Extracted page text data
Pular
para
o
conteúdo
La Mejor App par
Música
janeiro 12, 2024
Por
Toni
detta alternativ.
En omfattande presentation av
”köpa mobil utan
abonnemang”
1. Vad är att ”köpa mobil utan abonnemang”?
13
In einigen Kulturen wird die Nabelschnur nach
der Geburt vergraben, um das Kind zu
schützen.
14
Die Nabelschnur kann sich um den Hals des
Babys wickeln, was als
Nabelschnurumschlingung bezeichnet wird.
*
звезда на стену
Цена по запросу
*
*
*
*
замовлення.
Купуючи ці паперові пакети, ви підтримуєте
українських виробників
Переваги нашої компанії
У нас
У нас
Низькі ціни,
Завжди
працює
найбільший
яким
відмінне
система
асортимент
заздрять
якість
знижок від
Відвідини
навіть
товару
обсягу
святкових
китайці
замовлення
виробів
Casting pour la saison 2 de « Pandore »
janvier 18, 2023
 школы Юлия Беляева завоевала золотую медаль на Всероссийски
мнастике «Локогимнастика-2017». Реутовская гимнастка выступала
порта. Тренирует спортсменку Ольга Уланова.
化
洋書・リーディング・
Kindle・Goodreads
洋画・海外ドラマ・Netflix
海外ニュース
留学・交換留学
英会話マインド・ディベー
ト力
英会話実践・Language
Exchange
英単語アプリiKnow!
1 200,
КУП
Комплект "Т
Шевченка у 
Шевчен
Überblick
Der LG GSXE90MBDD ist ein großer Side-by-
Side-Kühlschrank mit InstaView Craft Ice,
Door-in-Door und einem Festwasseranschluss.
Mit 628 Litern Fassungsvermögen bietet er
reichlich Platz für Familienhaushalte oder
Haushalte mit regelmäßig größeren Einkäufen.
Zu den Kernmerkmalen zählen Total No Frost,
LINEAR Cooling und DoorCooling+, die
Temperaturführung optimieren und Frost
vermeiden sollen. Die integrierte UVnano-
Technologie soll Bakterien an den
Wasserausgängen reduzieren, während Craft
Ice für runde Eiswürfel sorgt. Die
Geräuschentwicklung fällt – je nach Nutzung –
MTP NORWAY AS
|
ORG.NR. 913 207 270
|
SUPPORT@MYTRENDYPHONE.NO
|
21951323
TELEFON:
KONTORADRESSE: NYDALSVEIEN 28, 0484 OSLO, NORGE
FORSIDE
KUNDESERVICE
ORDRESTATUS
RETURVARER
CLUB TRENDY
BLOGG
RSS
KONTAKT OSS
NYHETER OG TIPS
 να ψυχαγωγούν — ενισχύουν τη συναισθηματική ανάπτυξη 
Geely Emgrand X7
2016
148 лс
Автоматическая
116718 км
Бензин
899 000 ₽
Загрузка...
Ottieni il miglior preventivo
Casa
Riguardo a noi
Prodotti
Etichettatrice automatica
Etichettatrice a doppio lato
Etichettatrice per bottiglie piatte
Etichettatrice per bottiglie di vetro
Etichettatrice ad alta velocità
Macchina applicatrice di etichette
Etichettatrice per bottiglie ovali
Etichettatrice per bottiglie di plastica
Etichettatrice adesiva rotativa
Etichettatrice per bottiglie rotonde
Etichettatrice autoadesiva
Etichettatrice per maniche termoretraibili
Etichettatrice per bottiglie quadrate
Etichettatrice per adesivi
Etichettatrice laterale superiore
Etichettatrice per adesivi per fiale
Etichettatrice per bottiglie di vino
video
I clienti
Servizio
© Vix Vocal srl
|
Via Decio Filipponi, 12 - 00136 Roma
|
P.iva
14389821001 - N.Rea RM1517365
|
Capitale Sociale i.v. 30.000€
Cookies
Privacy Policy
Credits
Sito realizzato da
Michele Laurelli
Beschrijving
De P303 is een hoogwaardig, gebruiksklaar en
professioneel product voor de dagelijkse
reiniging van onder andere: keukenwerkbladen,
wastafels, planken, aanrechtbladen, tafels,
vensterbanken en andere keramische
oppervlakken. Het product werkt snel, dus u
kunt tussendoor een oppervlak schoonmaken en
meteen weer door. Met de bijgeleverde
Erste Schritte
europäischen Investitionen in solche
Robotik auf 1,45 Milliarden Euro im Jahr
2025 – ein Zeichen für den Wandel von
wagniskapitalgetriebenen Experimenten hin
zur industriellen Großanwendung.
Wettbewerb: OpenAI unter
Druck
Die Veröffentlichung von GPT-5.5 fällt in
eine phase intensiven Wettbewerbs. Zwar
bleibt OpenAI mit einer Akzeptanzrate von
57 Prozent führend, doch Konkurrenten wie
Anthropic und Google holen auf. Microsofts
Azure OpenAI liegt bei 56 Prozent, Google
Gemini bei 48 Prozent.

(DIRECTIONS) Up to and including the line with "KONTAKT OSS", print every line of the records from the start.

(ANSWER BELOW)
Pular
para
o
conteúdo
La Mejor App par
Música
janeiro 12, 2024
Por
Toni
detta alternativ.
En omfattande presentation av
”köpa mobil utan
abonnemang”
1. Vad är att ”köpa mobil utan abonnemang”?
13
In einigen Kulturen wird die Nabelschnur nach
der Geburt vergraben, um das Kind zu
schützen.
14
Die Nabelschnur kann sich um den Hals des
Babys wickeln, was als
Nabelschnurumschlingung bezeichnet wird.
*
звезда на стену
Цена по запросу
*
*
*
*
замовлення.
Купуючи ці паперові пакети, ви підтримуєте
українських виробників
Переваги нашої компанії
У нас
У нас
Низькі ціни,
Завжди
працює
найбільший
яким
відмінне
система
асортимент
заздрять
якість
знижок від
Відвідини
навіть
товару
обсягу
святкових
китайці
замовлення
виробів
Casting pour la saison 2 de « Pandore »
janvier 18, 2023
 школы Юлия Беляева завоевала золотую медаль на Всероссийски
мнастике «Локогимнастика-2017». Реутовская гимнастка выступала
порта. Тренирует спортсменку Ольга Уланова.
化
洋書・リーディング・
Kindle・Goodreads
洋画・海外ドラマ・Netflix
海外ニュース
留学・交換留学
英会話マインド・ディベー
ト力
英会話実践・Language
Exchange
英単語アプリiKnow!
1 200,
КУП
Комплект "Т
Шевченка у 
Шевчен
Überblick
Der LG GSXE90MBDD ist ein großer Side-by-
Side-Kühlschrank mit InstaView Craft Ice,
Door-in-Door und einem Festwasseranschluss.
Mit 628 Litern Fassungsvermögen bietet er
reichlich Platz für Familienhaushalte oder
Haushalte mit regelmäßig größeren Einkäufen.
Zu den Kernmerkmalen zählen Total No Frost,
LINEAR Cooling und DoorCooling+, die
Temperaturführung optimieren und Frost
vermeiden sollen. Die integrierte UVnano-
Technologie soll Bakterien an den
Wasserausgängen reduzieren, während Craft
Ice für runde Eiswürfel sorgt. Die
Geräuschentwicklung fällt – je nach Nutzung –
MTP NORWAY AS
|
ORG.NR. 913 207 270
|
SUPPORT@MYTRENDYPHONE.NO
|
21951323
TELEFON:
KONTORADRESSE: NYDALSVEIEN 28, 0484 OSLO, NORGE
FORSIDE
KUNDESERVICE
ORDRESTATUS
RETURVARER
CLUB TRENDY
BLOGG
RSS
KONTAKT OSS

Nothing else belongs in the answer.